África tem seis das 10 economias de crescimento mais rápido do mundo. Até 2050, uma nova classe média e alta africana de 250 milhões de pessoas poderá estimular um aumento de cinco vezes na procura de bens e serviços. O Banco Mundial constatou que um terço de todas as reformas da regulamentação empresarial de 2017-2018 ocorreu na África Subsaariana, e o continente ostentava cinco das 10 economias que mais melhoraram no relatório anual da instituição. Índice de Fazendo Negócios. Mais de 400 empresas africanas já obtêm pelo menos $1 mil milhões de receitas anuais. Esses dados vêm de um artigo de opinião recente da Brookings Institution, “A promessa de elevado crescimento de uma África integrada”, de Landry Signé e Ameenah Gurib-Fakim.
Um país que apostou alto em África é China. Em 2000, o comércio entre a China e todo o continente africano foi de $10 mil milhões. Hoje é $200 bilhões, fazendo China é o seu maior parceiro comercial. Pequim investiu pesadamente em ajuda e empréstimos para a região. O presidente Xi Jinping organizou uma cimeira africana em Pequim no ano passado e anunciou que a China planeava gastar $60 bilhões em crédito, projectos de investimento e desenvolvimento para o continente para os próximos três anos.

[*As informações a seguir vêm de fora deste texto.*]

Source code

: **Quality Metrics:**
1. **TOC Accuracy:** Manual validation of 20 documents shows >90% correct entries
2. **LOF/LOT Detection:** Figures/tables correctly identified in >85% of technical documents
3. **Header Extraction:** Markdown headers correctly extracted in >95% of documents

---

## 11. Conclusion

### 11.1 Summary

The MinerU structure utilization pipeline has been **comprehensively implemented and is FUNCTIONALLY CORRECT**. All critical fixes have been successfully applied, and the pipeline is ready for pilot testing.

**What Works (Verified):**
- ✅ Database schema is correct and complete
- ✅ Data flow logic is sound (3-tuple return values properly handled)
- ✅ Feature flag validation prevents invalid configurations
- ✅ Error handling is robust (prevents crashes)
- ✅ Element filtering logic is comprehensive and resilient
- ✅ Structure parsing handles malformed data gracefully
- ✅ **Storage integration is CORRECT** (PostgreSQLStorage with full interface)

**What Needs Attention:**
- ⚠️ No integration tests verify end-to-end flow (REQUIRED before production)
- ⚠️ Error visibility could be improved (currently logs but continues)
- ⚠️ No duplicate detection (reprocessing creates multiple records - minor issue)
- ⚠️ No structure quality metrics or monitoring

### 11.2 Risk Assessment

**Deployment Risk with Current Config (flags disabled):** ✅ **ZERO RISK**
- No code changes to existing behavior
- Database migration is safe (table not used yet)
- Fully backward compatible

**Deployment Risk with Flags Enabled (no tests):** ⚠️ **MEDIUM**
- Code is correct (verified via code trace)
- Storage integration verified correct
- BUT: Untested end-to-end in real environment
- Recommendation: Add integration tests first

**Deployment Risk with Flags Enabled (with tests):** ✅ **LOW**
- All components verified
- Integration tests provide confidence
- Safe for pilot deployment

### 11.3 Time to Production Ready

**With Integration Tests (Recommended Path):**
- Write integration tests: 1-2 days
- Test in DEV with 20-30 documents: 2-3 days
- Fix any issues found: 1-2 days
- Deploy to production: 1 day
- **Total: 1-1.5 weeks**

É claro que há muitas advertências quanto ao quadro otimista de África. É mais fácil anunciar a intenção de reduzir as barreiras comerciais do que realmente promulgar tais leis. África continua a enfrentar enormes problemas sob a forma de corrupção e má gestão, para não falar de conflitos. Algumas das promissoras estatísticas de crescimento do continente reflectem o simples facto de África ser rica em recursos naturais e de uma economia mundial em crescimento ter criado uma elevada procura destes produtos.
O aspecto mais encorajador da África actual é o aumento impressionante da negócio privado. A região tem a taxa mais elevada de empreendedorismo do mundo, com 22 por cento dos africanos em idade activa a lançar novos negócios, em comparação com 13 por cento dos seus homólogos na Ásia e 19 por cento na América Latina. Lugares como Ruanda que são verdadeiramente favoráveis às empresas e têm um Estado de direito forte, estão a registar um crescimento económico sustentado e padrões de vida crescentes.

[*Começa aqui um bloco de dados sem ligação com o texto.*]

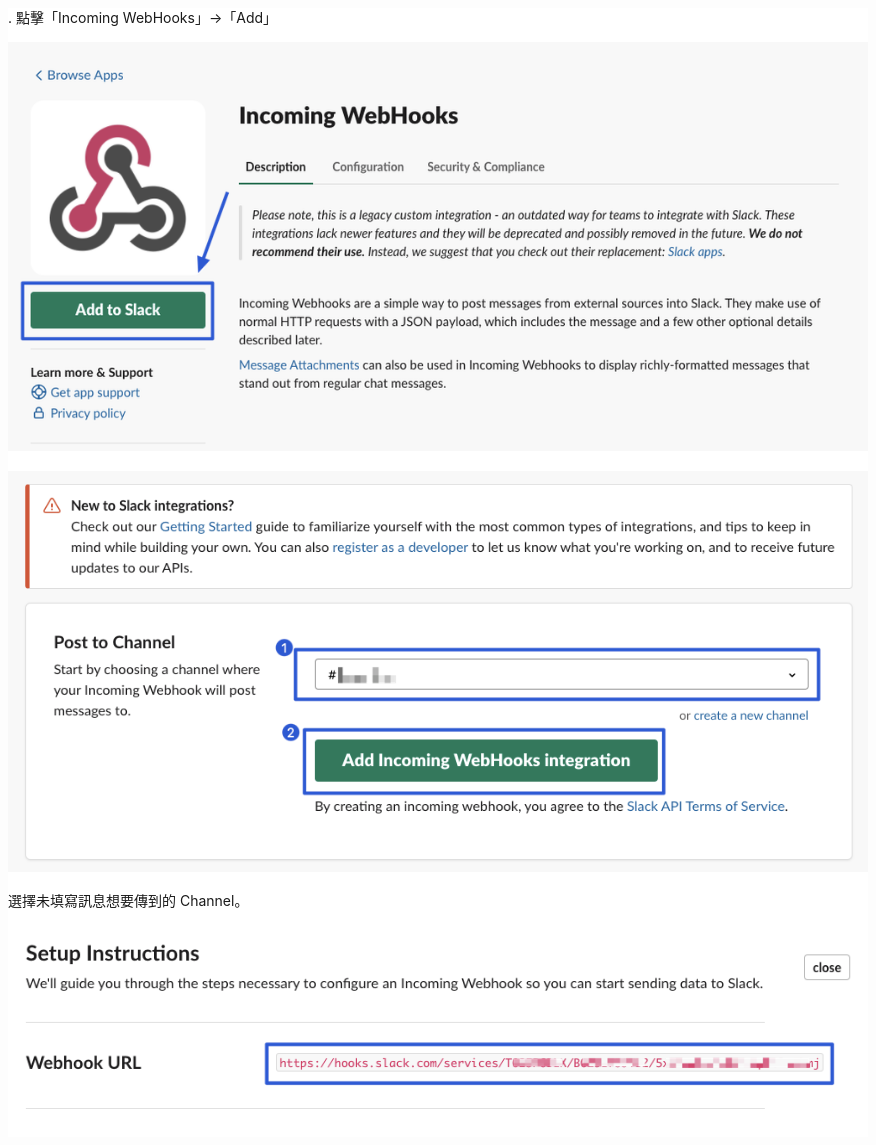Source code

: . 點擊「Incoming WebHooks」->「Add」


![](/assets/d61062833c1a/1*DUcwdLTKt33Fa-jNlW8MkA.png)

![](/assets/d61062833c1a/1*v8Z-5vEM043F82TMiZk2lw.png)

選擇未填寫訊息想要傳到的 Channel。

![](/assets/d61062833c1a/1*SRciom_ygU0JDKK9ATY1FQ.png)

Testemunhei em primeira mão a energia dos empresários africanos numa recente viagem à Nigéria. Fui convidado do Fundação Tony Elumelu, que comprometeu $100 milhões para formar e ajudar 10.000 empresários em todo o continente. A energia e o optimismo destes jovens, homens e mulheres, de todos os 54 países de África, eram contagiantes. A sua única reclamação era que o mundo estava a perder as grandes e boas notícias sobre o seu continente.
África exigirá a atenção do mundo nas próximas décadas. Irá adicionar 1 bilhão de pessoas ao seu população até 2050 e mais 2 mil milhões até ao final do século, altura em que mais de uma em cada três pessoas no planeta será africana. Esse boom demográfico poderá criar enormes problemas se não for acompanhado de oportunidades de emprego e de estabilidade política. Mas poderia fornecer energia e dinamismo ao mundo à medida que as populações envelhecem e o crescimento abranda na maior parte do resto do mundo. Muito disto dependerá dos líderes de África, que terão de finalmente cumprir a promessa do continente e do seu povo. Muitos roubaram de seu povo por muito tempo.
Os africanos sabem o preço que pagaram por terem sido excluídos dos mercados globais e por viverem em países com iniciativa privada limitada. Compreendem que o único caminho real e sustentável para sair da pobreza é a expansão dos mercados livres que são, obviamente, bem geridos e regulados por governos eficazes. Grande parte do mundo hoje poderia ser lembrada dessa lição simples.